🤖 AI Summary
This work addresses the high latency of existing large language model (LLM)-based zero-shot open-vocabulary object navigation methods, which hinders real-time deployment due to frequent LLM queries. The authors propose an efficient navigation framework that operates without any large language or vision-language models. By reinterpreting ray frontiers—originally an exploration bias mechanism—as direction-conditioned semantic goal representations and integrating them with sparsely stored language-aligned features for embedding scoring and tracking, the method achieves the first explicit semantic interpretation of ray frontiers. A lightweight R2F-VLN module is introduced to parse free-form natural language instructions, relying solely on classical mapping and planning pipelines throughout. Evaluated in both Habitat-sim simulations and real-world robotic platforms, the approach matches state-of-the-art zero-shot performance while achieving up to a 6× speedup in inference, substantially meeting real-time requirements.
📝 Abstract
Zero-shot open-vocabulary object navigation has progressed rapidly with the emergence of large Vision-Language Models (VLMs) and Large Language Models (LLMs), now widely used as high-level decision-makers instead of end-to-end policies. Although effective, such systems often rely on iterative large-model queries at inference time, introducing latency and computational overhead that limit real-time deployment. To address this problem, we repurpose ray frontiers (R2F), a recently proposed frontier-based exploration paradigm, to develop an LLM-free framework for indoor open-vocabulary object navigation.

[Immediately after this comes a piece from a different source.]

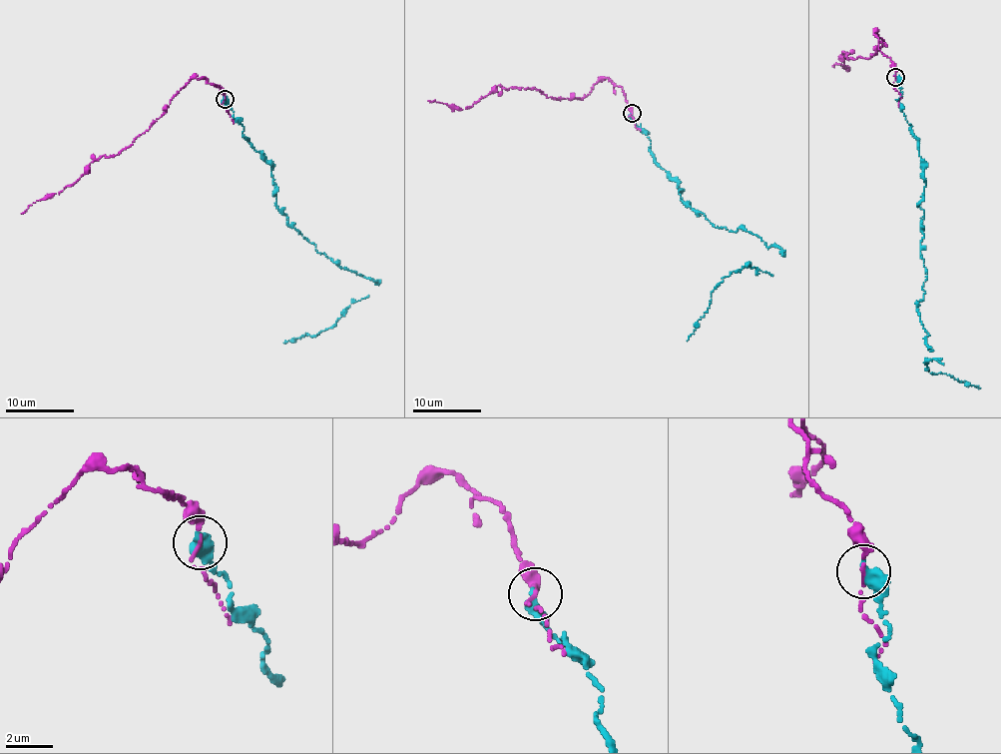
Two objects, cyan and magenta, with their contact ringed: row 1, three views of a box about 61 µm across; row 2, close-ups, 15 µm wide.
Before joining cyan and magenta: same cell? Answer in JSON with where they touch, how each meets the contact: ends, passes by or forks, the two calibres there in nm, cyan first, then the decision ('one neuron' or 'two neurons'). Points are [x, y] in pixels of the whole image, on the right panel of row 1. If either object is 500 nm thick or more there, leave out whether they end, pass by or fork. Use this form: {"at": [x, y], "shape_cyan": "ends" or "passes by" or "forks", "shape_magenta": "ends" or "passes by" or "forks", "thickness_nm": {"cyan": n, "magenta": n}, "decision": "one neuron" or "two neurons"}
{"at": [895, 77], "shape_cyan": "ends", "shape_magenta": "ends", "thickness_nm": {"cyan": 460, "magenta": 220}, "decision": "one neuron"}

While ray frontiers were originally used to bias exploration using semantic cues carried along rays, we reinterpret frontier regions as explicit, direction-conditioned semantic hypotheses that serve as navigation goals. Language-aligned features accumulated along out-of-range rays are stored sparsely at frontiers, where each region maintains multiple directional embeddings encoding plausible unseen content. In this way, navigation then reduces to embedding-based frontier scoring and goal tracking within a classical mapping and planning pipeline, eliminating iterative large-model reasoning. We further introduce R2F-VLN, a lightweight extension for free-form language instructions using syntactic parsing and relational verification without additional VLM or LLM components. Experiments in Habitat-sim and on a real robotic platform demonstrate competitive state-of-the-art zero-shot performance with real-time execution, achieving up to 6 times faster runtime than VLM-based alternatives.